Infantile gastroenteritis presentation widely varies depending on its etiology and severity. In viral gastroenteritis, most often caused by rotavirus, there is low fever, vomiting, and water-like stools. Most rotavirus patients are younger than 2 years . Blood is absent in the fecal matter.
The existence of dehydration should be thoroughly assessed. Important clinical indicators are low blood pressure, tachycardia, thready pulse, significant weight loss, dry mucous membranes, and oliguria. The consciousness state may be decreased in severely affected infants.
The physician should inquire about the types of food the patient has ingested, which may point to a specific pathogen: dairy products may contain Staphylococcus, Campylobacter, Listeria or Salmonella species. Meat can be infected by Clostridium perfringens, Aeromonas, Staphylococcus and Salmonella or Campylobacter species, while seafood intake may lead to astrovirus, Vibrio, Aeromonas or Plesiomonas species infection. If symptoms occur sooner than 6 hours after ingestion, a preformed toxin, like those produced by Bacillus or Staphylococcus should be suspected. Nosocomial infection of various types has also been documented .
Aeromonas induces acute watery diarrhea or a more severe, cholera-like illness, with blood present in the stool . Bacillus cereus causes precocious emetic syndrome that usually resolves within 24 hours  and watery diarrhea accompanied by severe cramps . Campylobacter infection is characterized by a pre-diarrhea period, with fever, myalgia and abdominal pain . Clostridium difficile may be complicated by pseudomembranous colitis . Escherichia coli leads to enteritis that may progress to hemorrhagic colitis and hemolytic uremic syndrome . Diarrhea usually lasts for 1 to 3 days and is accompanied by headache, dizziness, lymphadenopathy, rash and myalgia . Nontyphoidal Salmonella infection is characterized by diarrhea that usually lasts less than a week, but may lead to extraintestinal complications, such as urinary tract infections, osteomyelitis or arthritis. Salmonella typhi is the etiological agent of typhoid fever, a condition with diarrhea, vomiting, anorexia, fever, headaches and rose spots. Bloody stools may be present both in Salmonella  and Shigella patients . Cholera is described as afebrile, watery, painless diarrhea. A more severe form, cholera gravis may give rise to an immense liquid loss which rapidly progresses to severe dehydration and death . Yersinia enterocolitica can be the causative agent of terminal ileitis and mesenteric lymphadenitis and may mimic appendicitis . Complaints may persist up to one year in Yersinia infection . The physician should inquire about associated symptoms of parasitic infections, like anal pruritus, that may be accompanied by diarrhea.

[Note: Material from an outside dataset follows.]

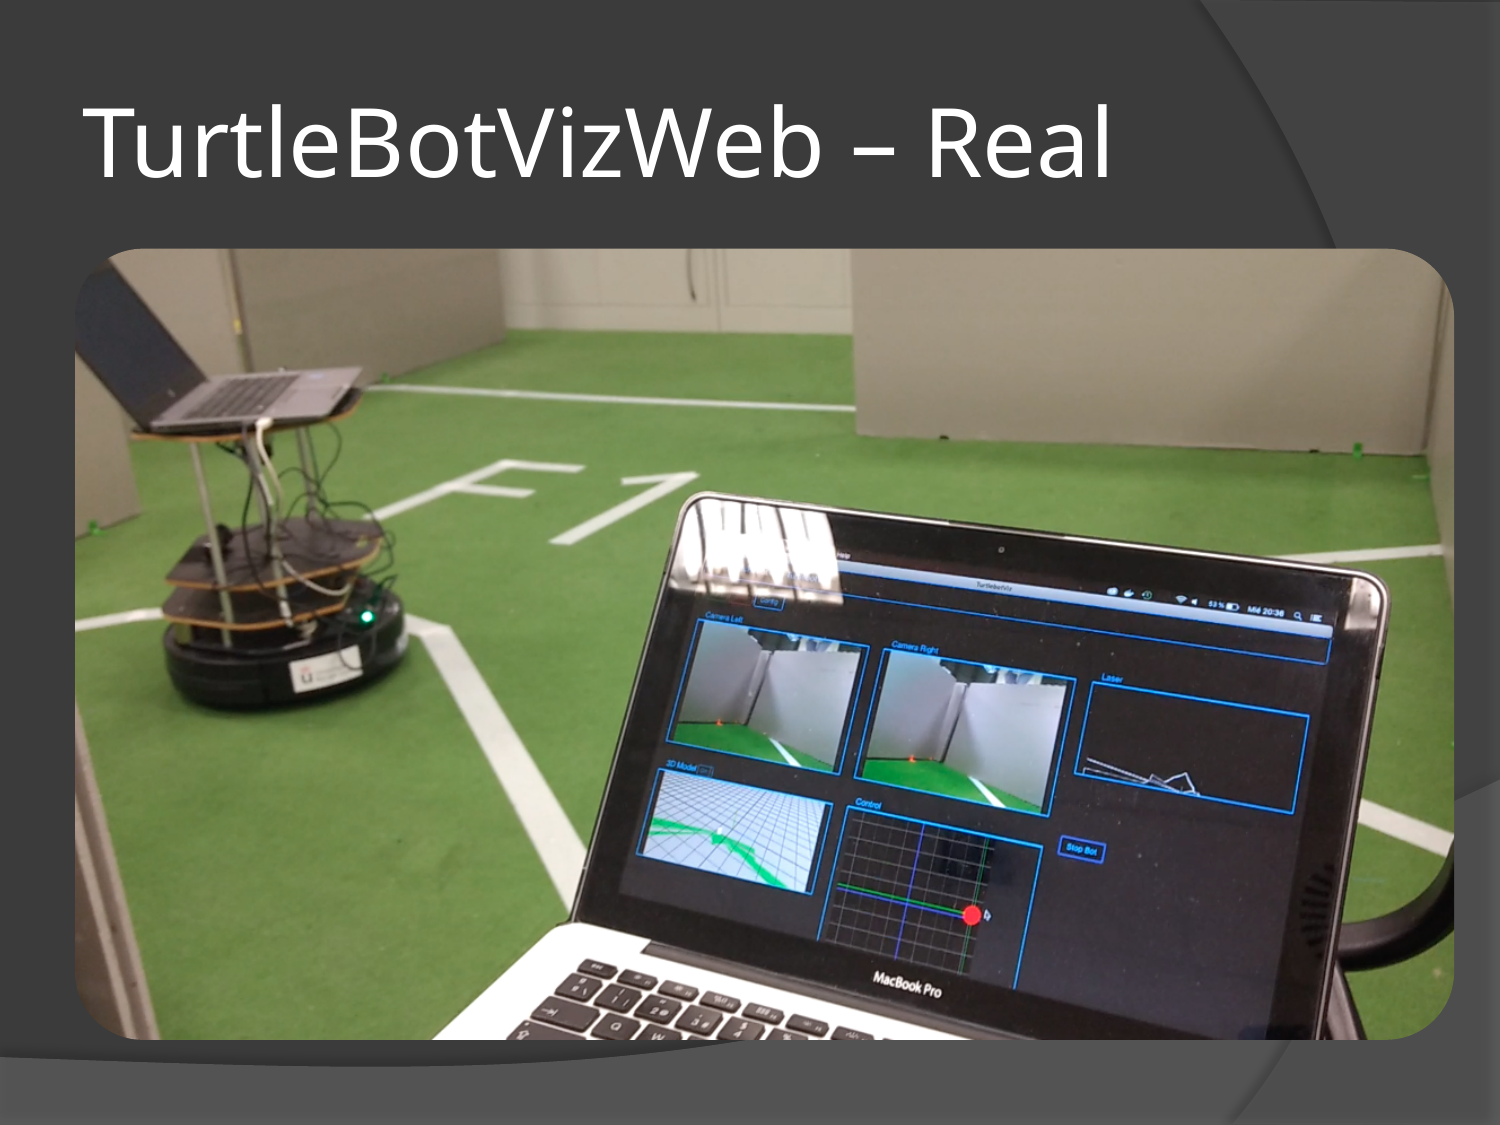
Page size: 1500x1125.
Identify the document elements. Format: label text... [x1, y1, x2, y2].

title TurtleBotVizWeb – Real [75, 45, 1300, 233]
picture [74, 248, 1455, 1041]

In cases where physical examination suggests a bacterial, protozoal or parasitic infection, laboratory tests are required in order to elucidate the etiology. In all situations where dehydration signs are observed, the physician should evaluate the gravity of the condition by ordering complete blood cell count, serum electrolytes, urea, and creatinine.

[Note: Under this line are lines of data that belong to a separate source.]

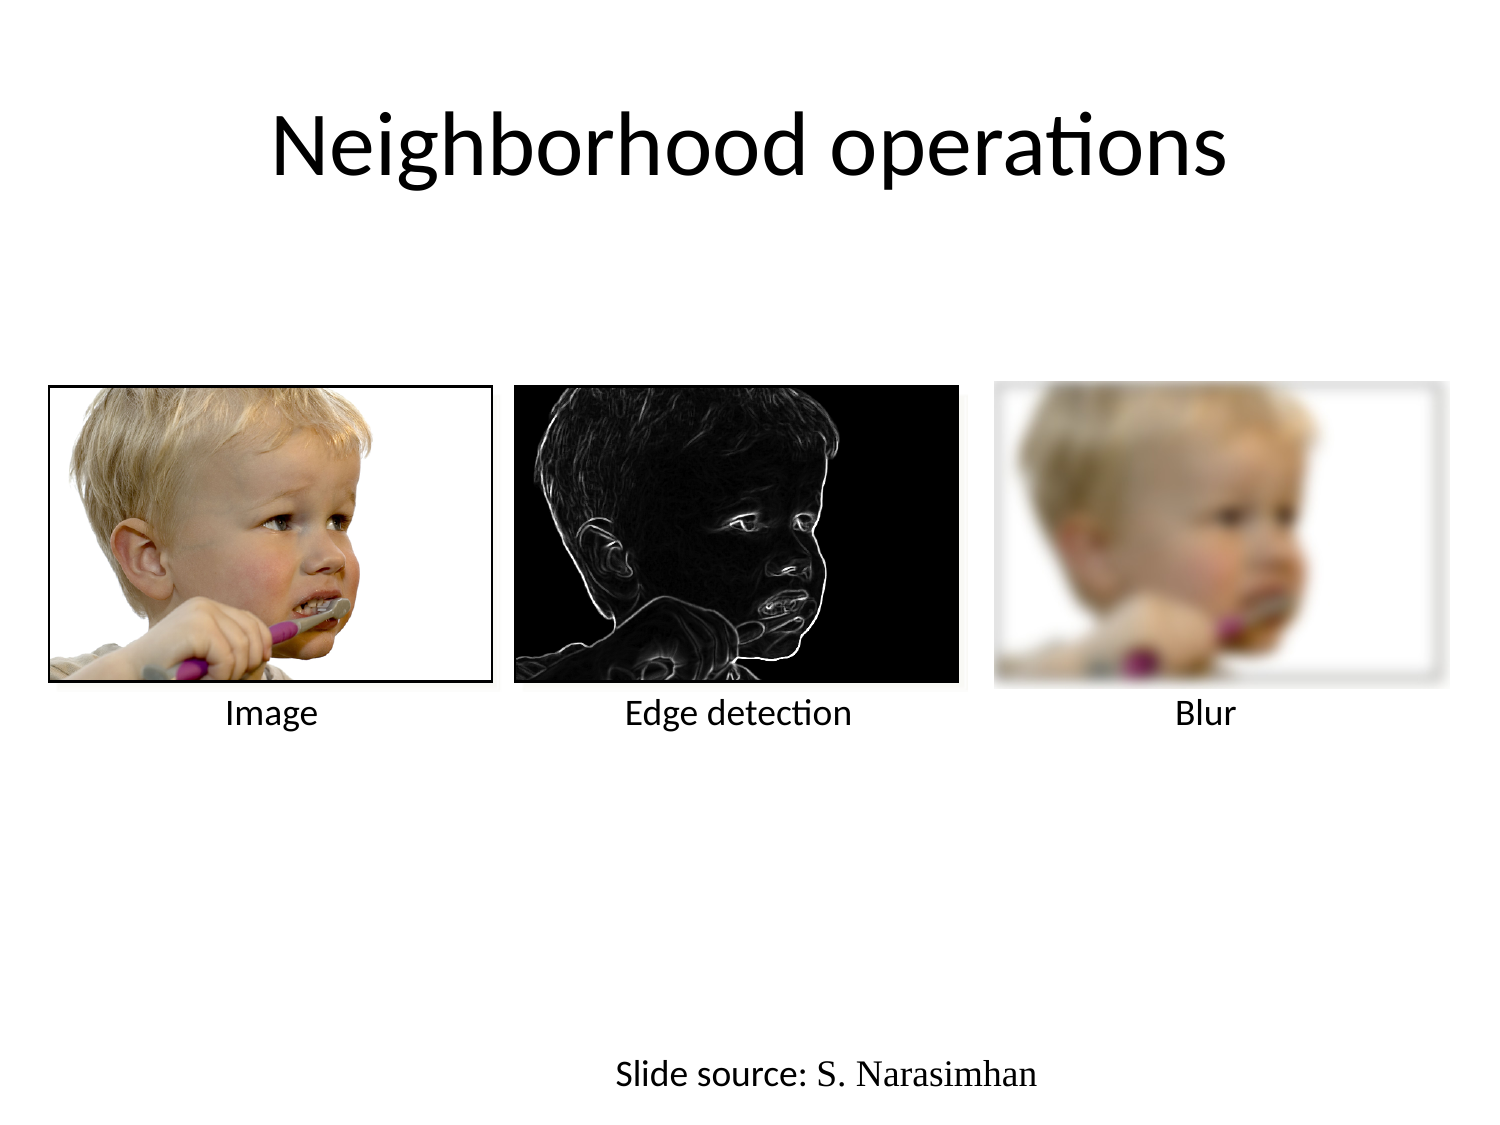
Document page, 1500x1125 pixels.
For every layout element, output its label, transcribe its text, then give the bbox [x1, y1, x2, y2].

text_box Slide source: S. Narasimhan [600, 1041, 1301, 1125]
picture [515, 387, 958, 681]
text_box Blur [1174, 698, 1263, 733]
text_box Edge detection [624, 692, 888, 733]
text_box Image [225, 692, 319, 733]
picture [49, 387, 492, 681]
picture [993, 381, 1451, 690]
title Neighborhood operations [75, 45, 1425, 233]
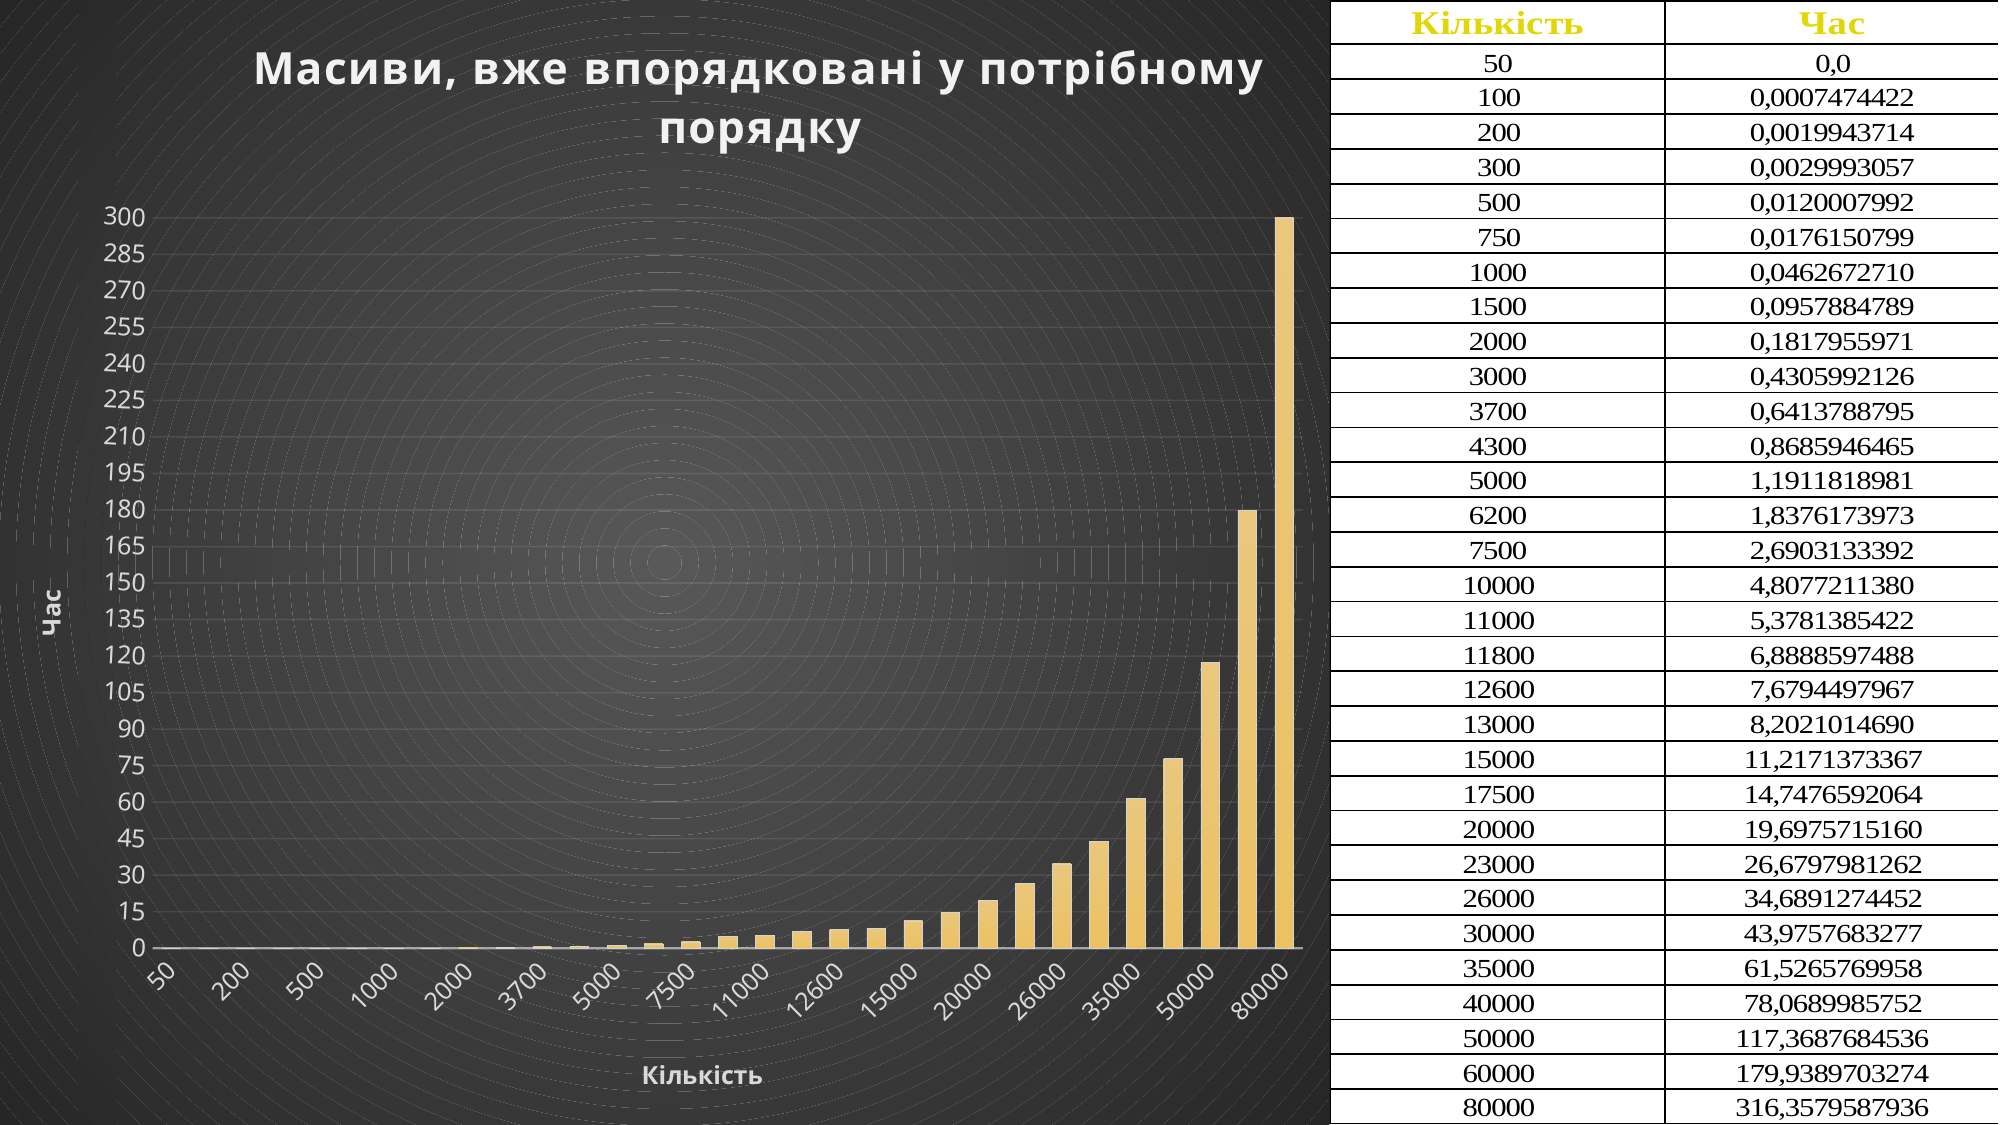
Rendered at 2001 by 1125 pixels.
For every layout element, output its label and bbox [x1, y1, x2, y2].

text_box [1330, 0, 2000, 1125]
chart [0, 0, 1330, 1125]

Clinical judgment indicates what tests may be necessary for a specific patient. Giardia lamblia is identified by enzyme immunoassay. Rapid antigen stool testing may highlight the presence of rotavirus, while polymerase chain reaction is used in calicivirus infection. Human astrovirus genotyping is possible in selected cases . The stool should be examined for parasite ova and larvae , as well as leukocytes, that signify enteroinvasive infection. Bacterial cultures are extremely valuable  and should always be performed if the patient is febrile. Cultures for Campylobacter, Salmonella, and Shigella should be obtained if white or red blood cells are identified in the stool. Escherichia coli is identified if the stool is cultured on a specific environment such as a chromogenic media . This is method valuable in Yersinia , Salmonella  and Vibrio  species, as well. A blood agar plate is useful for the detection of Aeromonas spp., Vibrio spp. and Plesiomonas spp. Campylobacter should be cultured on blood-free charcoal-cefoperazone-deoxycholate agar or Skirrow medium  or it can be identified using its characteristic Gram stain morphology. Antibiotic susceptibility testing is indicated in infants younger than 6 months or immunocompromised children, as well as those with prolonged evolution.

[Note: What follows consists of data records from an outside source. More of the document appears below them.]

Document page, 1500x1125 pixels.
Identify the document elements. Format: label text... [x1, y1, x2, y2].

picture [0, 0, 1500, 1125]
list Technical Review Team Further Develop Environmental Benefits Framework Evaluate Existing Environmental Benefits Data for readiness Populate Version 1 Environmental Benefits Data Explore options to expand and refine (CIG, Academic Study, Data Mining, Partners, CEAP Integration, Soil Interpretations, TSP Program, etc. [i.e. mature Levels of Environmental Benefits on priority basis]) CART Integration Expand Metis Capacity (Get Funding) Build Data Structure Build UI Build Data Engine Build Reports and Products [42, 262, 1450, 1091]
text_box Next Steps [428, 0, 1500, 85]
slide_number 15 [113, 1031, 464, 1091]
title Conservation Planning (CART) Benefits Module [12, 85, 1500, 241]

If the diarrhea is considered to be part of an ulcerative colitis or Crohn's disease, a colonoscopy may be indicated. This procedure sometimes visualizes pseudomembranes in Clostridium difficile infection. If this microorganism is identified, the physician should keep in mind and monitor the risk of developing toxic megacolon , intestinal perforation , renal failure or septic shock.